Rein Halbersma wrote:Your indexing formula does not take care of interfering pieces.
The indexing function used during generation indeed does not take care of interfering pieces or of mutiple pieces of the same kind. The indexing function for the compressed format does both, at least in most cases.

The pdep/pext instructions might indeed be useful for converting a not-so-dumb index into a bitboard of occupied squares during generation.
User avatar
lucasart
Posts: 3232
Joined: Mon May 31, 2010 1:29 pm
Full name: lucasart

Re: PEXT Bitboards

Post by lucasart »

jwes wrote:
lucasart wrote:To make software PEXT useful for chess, it needs to be on par with magic multiplication. And I really don't think the above will be.

So, the choice is still between hardware PEXT and Magic.
Of course, the main reason for such a routine would be to make your program compatible with older processors.
You didn't understand my point.

PEXT is used in chess engines as a replacement for magic mask/multiply/shift operation. What it does is map the (masked) occupancy into an index of N bits, where N=popcnt(mask).

But software PEXT is useless, unless it's as fast (or faster) than magics. On PEXT processors, of course, you should use hardware PEXT (the fastest, faster than magics). But on PEXTless processors, you still should use magics, because they are faster than software PEXT.
Theory and practice sometimes clash. And when that happens, theory loses. Every single time.
jwes
Posts: 778
Joined: Sat Jul 01, 2006 7:11 am

Re: PEXT Bitboards

Post by jwes »

lucasart wrote:
jwes wrote:
lucasart wrote:To make software PEXT useful for chess, it needs to be on par with magic multiplication. And I really don't think the above will be.

So, the choice is still between hardware PEXT and Magic.
Of course, the main reason for such a routine would be to make your program compatible with older processors.
You didn't understand my point.

PEXT is used in chess engines as a replacement for magic mask/multiply/shift operation. What it does is map the (masked) occupancy into an index of N bits, where N=popcnt(mask).

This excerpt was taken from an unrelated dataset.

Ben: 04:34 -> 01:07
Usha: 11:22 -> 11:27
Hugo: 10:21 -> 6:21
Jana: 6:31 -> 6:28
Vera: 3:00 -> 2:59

But software PEXT is useless, unless it's as fast (or faster) than magics. On PEXT processors, of course, you should use hardware PEXT (the fastest, faster than magics). But on PEXTless processors, you still should use magics, because they are faster than software PEXT.
It's a choice of how to spend your time. I would rather make my program stronger on newer processers while doing the minimum necessary to make it run on older processors. I went from rotated bitmaps to PEXT and have no desire to implement magic bitmaps.